*WHAT YOU WILL DO:* Drop every picture and give the entries back exactly.

*DATA SUPPLIED:*
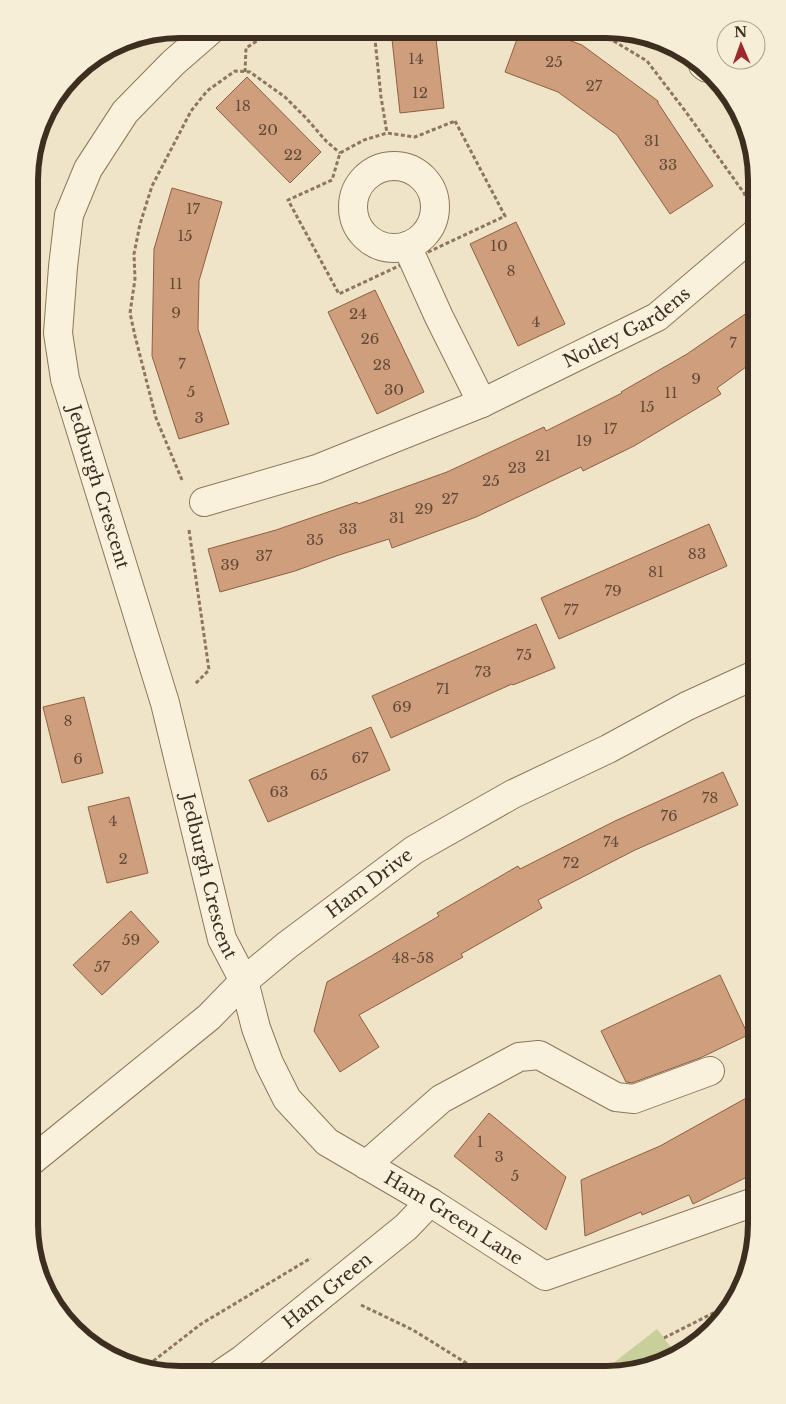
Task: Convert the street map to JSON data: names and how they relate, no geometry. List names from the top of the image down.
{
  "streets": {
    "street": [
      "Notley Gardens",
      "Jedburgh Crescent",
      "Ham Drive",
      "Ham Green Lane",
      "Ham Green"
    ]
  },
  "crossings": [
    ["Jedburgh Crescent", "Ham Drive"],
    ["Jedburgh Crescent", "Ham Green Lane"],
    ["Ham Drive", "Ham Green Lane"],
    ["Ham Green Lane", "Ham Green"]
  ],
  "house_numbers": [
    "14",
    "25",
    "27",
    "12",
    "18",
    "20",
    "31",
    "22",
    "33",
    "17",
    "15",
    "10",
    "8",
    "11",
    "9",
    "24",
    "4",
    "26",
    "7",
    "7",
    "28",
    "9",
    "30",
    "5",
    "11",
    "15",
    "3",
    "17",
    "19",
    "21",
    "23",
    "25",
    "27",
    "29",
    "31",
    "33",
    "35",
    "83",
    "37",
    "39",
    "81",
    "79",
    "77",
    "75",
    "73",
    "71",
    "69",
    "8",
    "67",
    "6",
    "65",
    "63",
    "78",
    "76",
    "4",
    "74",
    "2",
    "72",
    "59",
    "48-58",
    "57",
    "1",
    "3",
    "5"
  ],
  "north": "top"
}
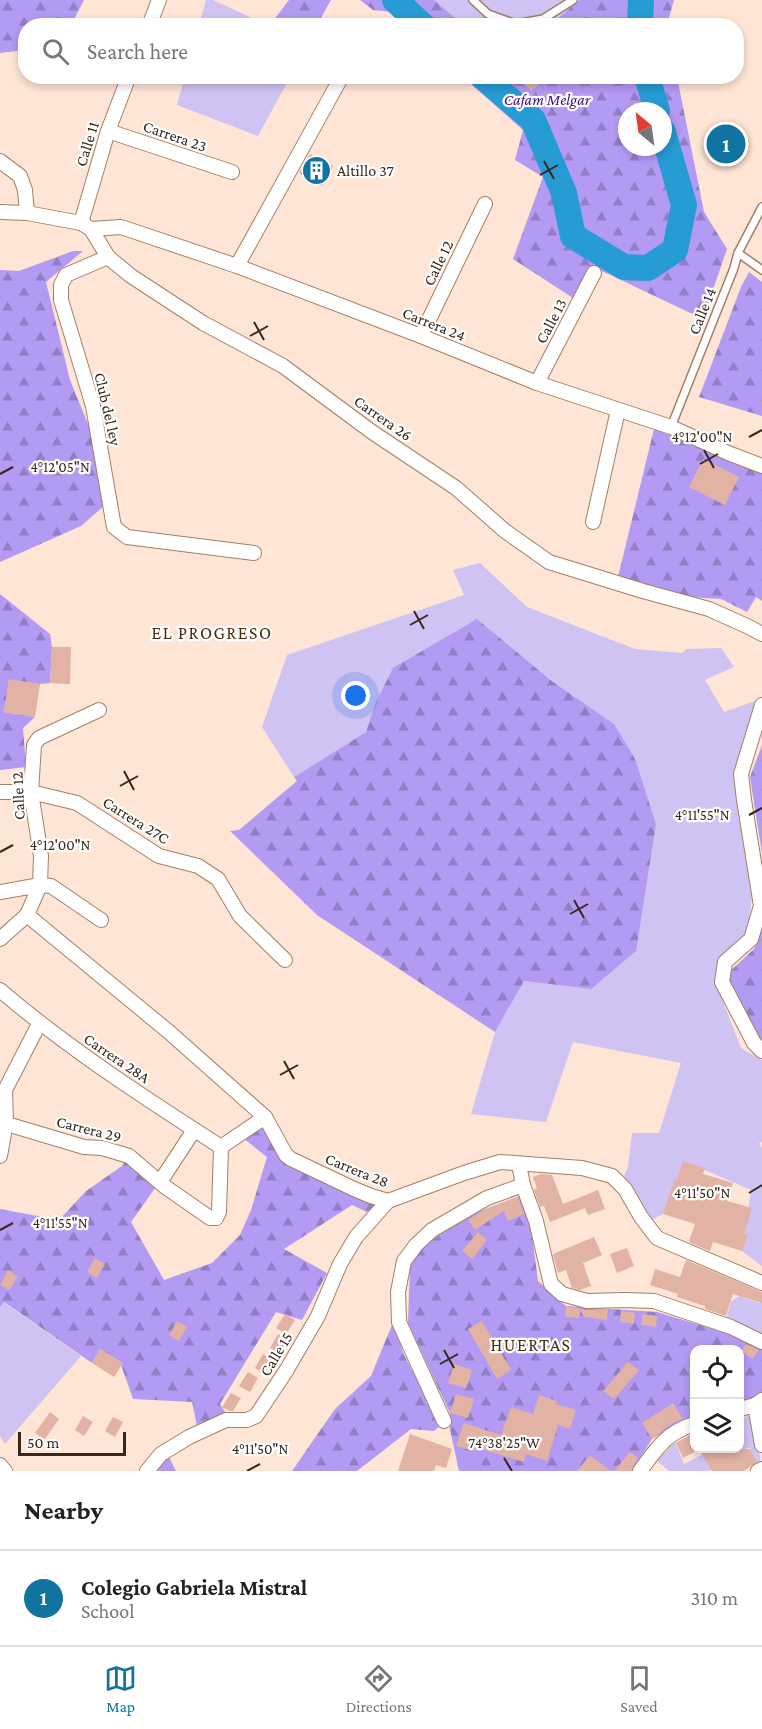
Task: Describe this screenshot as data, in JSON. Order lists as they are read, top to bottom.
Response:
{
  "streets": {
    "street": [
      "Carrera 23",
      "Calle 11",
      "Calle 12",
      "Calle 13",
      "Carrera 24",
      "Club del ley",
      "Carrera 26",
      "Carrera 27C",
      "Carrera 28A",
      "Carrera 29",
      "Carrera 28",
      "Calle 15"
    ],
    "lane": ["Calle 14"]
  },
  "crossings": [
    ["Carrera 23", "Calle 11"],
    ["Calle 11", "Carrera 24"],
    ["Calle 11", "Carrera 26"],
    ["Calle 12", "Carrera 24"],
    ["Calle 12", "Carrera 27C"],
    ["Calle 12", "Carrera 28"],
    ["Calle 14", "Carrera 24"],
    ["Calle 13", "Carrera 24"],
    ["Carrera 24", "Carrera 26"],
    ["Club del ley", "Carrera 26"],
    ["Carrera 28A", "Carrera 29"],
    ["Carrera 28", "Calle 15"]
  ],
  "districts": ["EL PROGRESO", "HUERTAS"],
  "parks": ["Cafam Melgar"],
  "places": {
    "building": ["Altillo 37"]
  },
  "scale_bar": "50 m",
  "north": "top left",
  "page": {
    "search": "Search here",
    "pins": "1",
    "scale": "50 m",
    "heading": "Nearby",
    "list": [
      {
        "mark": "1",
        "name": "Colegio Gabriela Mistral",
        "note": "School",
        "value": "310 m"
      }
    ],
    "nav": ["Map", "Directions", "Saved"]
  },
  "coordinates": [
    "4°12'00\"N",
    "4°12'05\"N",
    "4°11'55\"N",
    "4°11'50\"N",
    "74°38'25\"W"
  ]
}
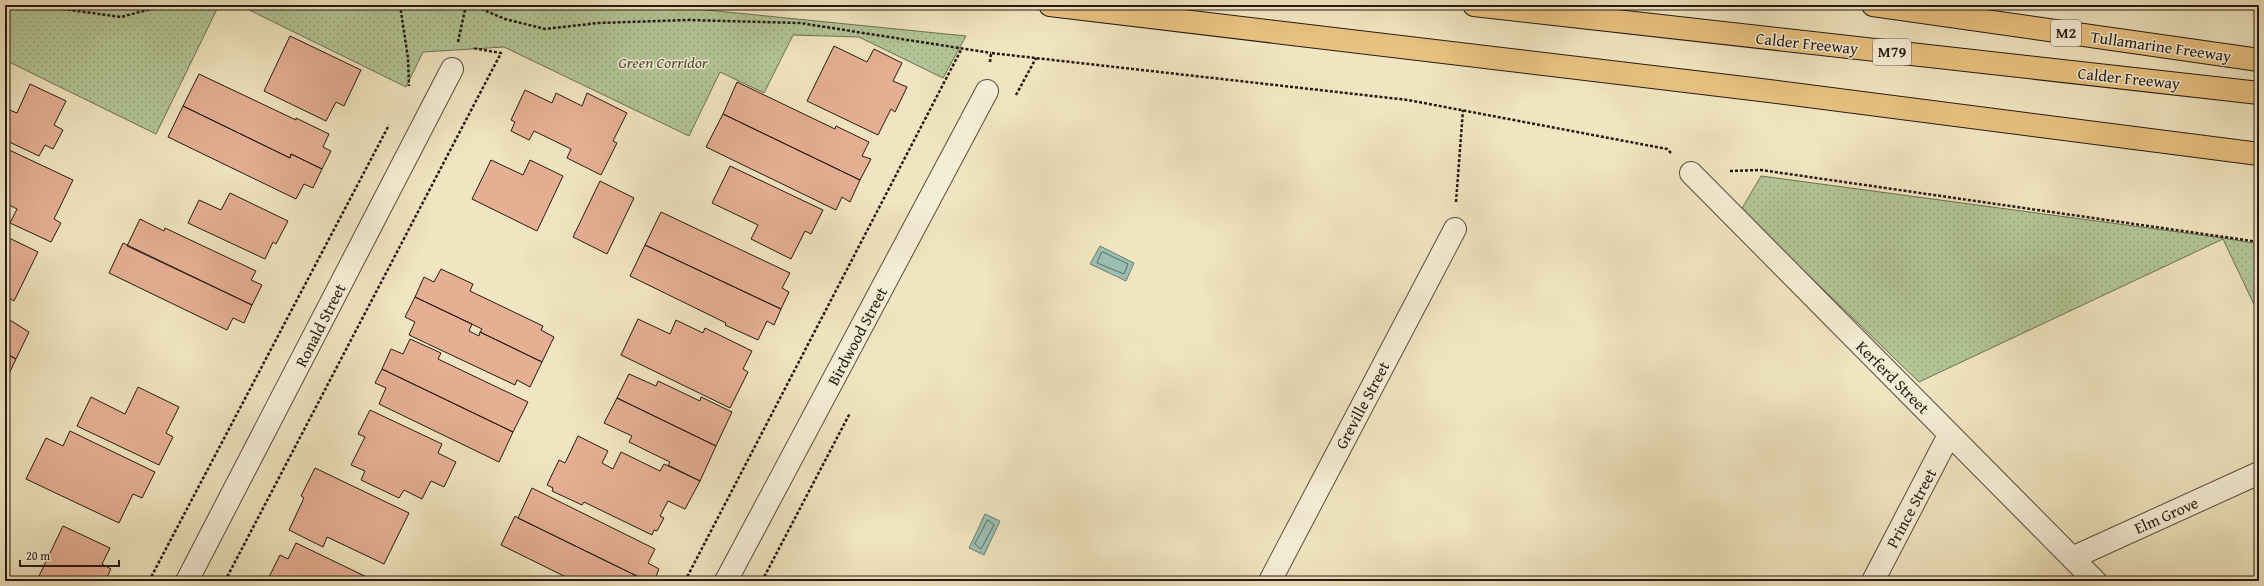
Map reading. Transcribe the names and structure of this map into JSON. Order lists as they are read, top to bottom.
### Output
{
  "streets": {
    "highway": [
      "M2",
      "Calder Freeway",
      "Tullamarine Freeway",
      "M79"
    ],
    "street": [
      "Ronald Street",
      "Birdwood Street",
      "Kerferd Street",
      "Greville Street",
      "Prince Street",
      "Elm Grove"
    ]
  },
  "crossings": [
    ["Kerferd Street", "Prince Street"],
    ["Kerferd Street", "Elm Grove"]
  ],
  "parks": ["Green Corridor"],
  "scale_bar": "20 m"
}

*REPLY TO THE TASK:*
Task: Convert the street map to JSON data: names and how they relate, no geometry. List names from the top of the image down.
{
  "streets": {
    "street": [
      "Notley Gardens",
      "Jedburgh Crescent",
      "Ham Drive",
      "Ham Green Lane",
      "Ham Green"
    ]
  },
  "crossings": [
    ["Jedburgh Crescent", "Ham Drive"],
    ["Jedburgh Crescent", "Ham Green Lane"],
    ["Ham Drive", "Ham Green Lane"],
    ["Ham Green Lane", "Ham Green"]
  ],
  "house_numbers": [
    "14",
    "25",
    "27",
    "12",
    "18",
    "20",
    "31",
    "22",
    "33",
    "17",
    "15",
    "10",
    "8",
    "11",
    "9",
    "24",
    "4",
    "26",
    "7",
    "7",
    "28",
    "9",
    "30",
    "5",
    "11",
    "15",
    "3",
    "17",
    "19",
    "21",
    "23",
    "25",
    "27",
    "29",
    "31",
    "33",
    "35",
    "83",
    "37",
    "39",
    "81",
    "79",
    "77",
    "75",
    "73",
    "71",
    "69",
    "8",
    "67",
    "6",
    "65",
    "63",
    "78",
    "76",
    "4",
    "74",
    "2",
    "72",
    "59",
    "48-58",
    "57",
    "1",
    "3",
    "5"
  ],
  "north": "top"
}
Task: Describe this screenshot as data, in JSON. Order lists as they are read, top to bottom.
Response:
{
  "streets": {
    "street": [
      "Carrera 23",
      "Calle 11",
      "Calle 12",
      "Calle 13",
      "Carrera 24",
      "Club del ley",
      "Carrera 26",
      "Carrera 27C",
      "Carrera 28A",
      "Carrera 29",
      "Carrera 28",
      "Calle 15"
    ],
    "lane": ["Calle 14"]
  },
  "crossings": [
    ["Carrera 23", "Calle 11"],
    ["Calle 11", "Carrera 24"],
    ["Calle 11", "Carrera 26"],
    ["Calle 12", "Carrera 24"],
    ["Calle 12", "Carrera 27C"],
    ["Calle 12", "Carrera 28"],
    ["Calle 14", "Carrera 24"],
    ["Calle 13", "Carrera 24"],
    ["Carrera 24", "Carrera 26"],
    ["Club del ley", "Carrera 26"],
    ["Carrera 28A", "Carrera 29"],
    ["Carrera 28", "Calle 15"]
  ],
  "districts": ["EL PROGRESO", "HUERTAS"],
  "parks": ["Cafam Melgar"],
  "places": {
    "building": ["Altillo 37"]
  },
  "scale_bar": "50 m",
  "north": "top left",
  "page": {
    "search": "Search here",
    "pins": "1",
    "scale": "50 m",
    "heading": "Nearby",
    "list": [
      {
        "mark": "1",
        "name": "Colegio Gabriela Mistral",
        "note": "School",
        "value": "310 m"
      }
    ],
    "nav": ["Map", "Directions", "Saved"]
  },
  "coordinates": [
    "4°12'00\"N",
    "4°12'05\"N",
    "4°11'55\"N",
    "4°11'50\"N",
    "74°38'25\"W"
  ]
}
Map reading. Transcribe the names and structure of this map into JSON. Order lists as they are read, top to bottom.
### Output
{
  "streets": {
    "highway": [
      "M2",
      "Calder Freeway",
      "Tullamarine Freeway",
      "M79"
    ],
    "street": [
      "Ronald Street",
      "Birdwood Street",
      "Kerferd Street",
      "Greville Street",
      "Prince Street",
      "Elm Grove"
    ]
  },
  "crossings": [
    ["Kerferd Street", "Prince Street"],
    ["Kerferd Street", "Elm Grove"]
  ],
  "parks": ["Green Corridor"],
  "scale_bar": "20 m"
}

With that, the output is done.